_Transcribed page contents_

┄┄┄┄┄┄┄┄┄┄

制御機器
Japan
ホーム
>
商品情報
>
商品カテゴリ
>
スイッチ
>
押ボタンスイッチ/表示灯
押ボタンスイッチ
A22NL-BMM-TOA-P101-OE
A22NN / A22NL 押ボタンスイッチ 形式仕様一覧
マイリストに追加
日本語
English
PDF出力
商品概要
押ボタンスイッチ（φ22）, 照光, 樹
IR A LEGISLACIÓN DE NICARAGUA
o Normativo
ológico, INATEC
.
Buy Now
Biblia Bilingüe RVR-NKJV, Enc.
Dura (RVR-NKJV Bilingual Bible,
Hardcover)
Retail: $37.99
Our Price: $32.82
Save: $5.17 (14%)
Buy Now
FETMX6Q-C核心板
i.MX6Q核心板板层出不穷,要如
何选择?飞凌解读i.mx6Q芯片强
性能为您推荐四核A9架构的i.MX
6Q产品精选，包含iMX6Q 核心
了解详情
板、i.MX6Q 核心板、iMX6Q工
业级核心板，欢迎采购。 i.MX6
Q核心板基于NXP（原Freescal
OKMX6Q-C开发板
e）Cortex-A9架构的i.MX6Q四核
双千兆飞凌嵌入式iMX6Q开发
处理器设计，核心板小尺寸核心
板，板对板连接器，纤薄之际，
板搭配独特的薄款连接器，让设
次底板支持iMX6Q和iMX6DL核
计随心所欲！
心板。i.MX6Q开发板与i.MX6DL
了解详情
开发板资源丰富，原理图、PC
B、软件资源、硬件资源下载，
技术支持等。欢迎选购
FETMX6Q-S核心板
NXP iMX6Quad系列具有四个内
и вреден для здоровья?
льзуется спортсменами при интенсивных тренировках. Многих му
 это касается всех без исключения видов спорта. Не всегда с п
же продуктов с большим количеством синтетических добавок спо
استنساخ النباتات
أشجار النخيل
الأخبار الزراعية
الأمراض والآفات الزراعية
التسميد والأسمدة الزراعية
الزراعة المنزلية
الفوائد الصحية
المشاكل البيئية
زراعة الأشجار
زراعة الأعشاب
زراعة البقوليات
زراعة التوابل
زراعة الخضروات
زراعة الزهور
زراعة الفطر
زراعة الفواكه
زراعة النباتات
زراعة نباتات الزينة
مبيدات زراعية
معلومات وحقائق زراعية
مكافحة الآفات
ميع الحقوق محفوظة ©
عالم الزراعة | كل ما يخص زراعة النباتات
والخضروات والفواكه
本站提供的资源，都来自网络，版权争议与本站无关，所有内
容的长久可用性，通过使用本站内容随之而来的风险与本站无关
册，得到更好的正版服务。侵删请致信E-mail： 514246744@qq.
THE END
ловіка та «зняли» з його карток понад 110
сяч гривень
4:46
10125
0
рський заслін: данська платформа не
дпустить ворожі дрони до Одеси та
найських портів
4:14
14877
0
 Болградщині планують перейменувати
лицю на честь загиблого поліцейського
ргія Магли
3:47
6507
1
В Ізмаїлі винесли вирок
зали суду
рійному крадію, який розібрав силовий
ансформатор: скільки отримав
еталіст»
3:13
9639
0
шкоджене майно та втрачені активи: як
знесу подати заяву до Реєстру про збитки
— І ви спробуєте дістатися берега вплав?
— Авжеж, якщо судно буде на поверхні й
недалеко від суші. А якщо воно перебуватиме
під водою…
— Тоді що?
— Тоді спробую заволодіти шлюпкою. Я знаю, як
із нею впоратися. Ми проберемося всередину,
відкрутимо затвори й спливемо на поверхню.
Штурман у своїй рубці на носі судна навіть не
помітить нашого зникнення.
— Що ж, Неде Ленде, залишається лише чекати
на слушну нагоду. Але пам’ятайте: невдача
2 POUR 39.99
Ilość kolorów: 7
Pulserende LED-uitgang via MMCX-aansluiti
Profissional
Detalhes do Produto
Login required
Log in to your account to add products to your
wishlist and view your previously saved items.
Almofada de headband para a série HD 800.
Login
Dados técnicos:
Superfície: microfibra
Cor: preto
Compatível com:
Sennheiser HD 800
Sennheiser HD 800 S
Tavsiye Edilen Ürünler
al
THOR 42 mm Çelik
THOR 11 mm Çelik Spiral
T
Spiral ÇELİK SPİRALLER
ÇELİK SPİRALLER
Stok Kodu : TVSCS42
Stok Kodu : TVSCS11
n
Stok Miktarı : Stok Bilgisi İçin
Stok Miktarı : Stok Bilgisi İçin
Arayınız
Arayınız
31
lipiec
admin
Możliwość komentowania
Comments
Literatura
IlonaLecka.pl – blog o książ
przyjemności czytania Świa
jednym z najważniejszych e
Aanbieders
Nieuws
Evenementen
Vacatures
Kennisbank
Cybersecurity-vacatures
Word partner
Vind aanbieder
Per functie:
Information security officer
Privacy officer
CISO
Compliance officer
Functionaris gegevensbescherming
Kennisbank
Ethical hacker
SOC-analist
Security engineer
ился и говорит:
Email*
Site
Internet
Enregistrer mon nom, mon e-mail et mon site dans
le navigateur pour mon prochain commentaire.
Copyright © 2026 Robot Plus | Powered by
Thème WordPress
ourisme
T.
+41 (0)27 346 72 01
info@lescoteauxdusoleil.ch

┄┄┄┄┄┄┄┄┄┄

_What is expected_
In the records above, find the line containing "e）Cortex-A9架构的i.MX6Q四核" and restate word for word every line from the first through that one.

_Exercise output_
制御機器
Japan
ホーム
>
商品情報
>
商品カテゴリ
>
スイッチ
>
押ボタンスイッチ/表示灯
押ボタンスイッチ
A22NL-BMM-TOA-P101-OE
A22NN / A22NL 押ボタンスイッチ 形式仕様一覧
マイリストに追加
日本語
English
PDF出力
商品概要
押ボタンスイッチ（φ22）, 照光, 樹
IR A LEGISLACIÓN DE NICARAGUA
o Normativo
ológico, INATEC
.
Buy Now
Biblia Bilingüe RVR-NKJV, Enc.
Dura (RVR-NKJV Bilingual Bible,
Hardcover)
Retail: $37.99
Our Price: $32.82
Save: $5.17 (14%)
Buy Now
FETMX6Q-C核心板
i.MX6Q核心板板层出不穷,要如
何选择?飞凌解读i.mx6Q芯片强
性能为您推荐四核A9架构的i.MX
6Q产品精选，包含iMX6Q 核心
了解详情
板、i.MX6Q 核心板、iMX6Q工
业级核心板，欢迎采购。 i.MX6
Q核心板基于NXP（原Freescal
OKMX6Q-C开发板
e）Cortex-A9架构的i.MX6Q四核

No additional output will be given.